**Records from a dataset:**

>>>>>

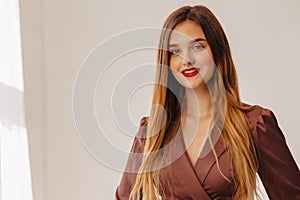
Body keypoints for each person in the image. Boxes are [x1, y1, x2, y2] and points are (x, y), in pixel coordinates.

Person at [115, 5, 300, 200]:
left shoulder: (254, 125)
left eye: (197, 46)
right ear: (166, 62)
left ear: (217, 51)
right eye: (175, 51)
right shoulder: (152, 132)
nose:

<<<<<

**What this task involves:**
Your task is to retype all the entries exactly and leave out any pictures.

**Solved exercise:**
Body keypoints for each person in the image. Boxes are [x1, y1, x2, y2] and points are (x, y), in pixel coordinates.

Person at [115, 5, 300, 200]:
left shoulder: (254, 125)
left eye: (197, 46)
right ear: (166, 62)
left ear: (217, 51)
right eye: (175, 51)
right shoulder: (152, 132)
nose:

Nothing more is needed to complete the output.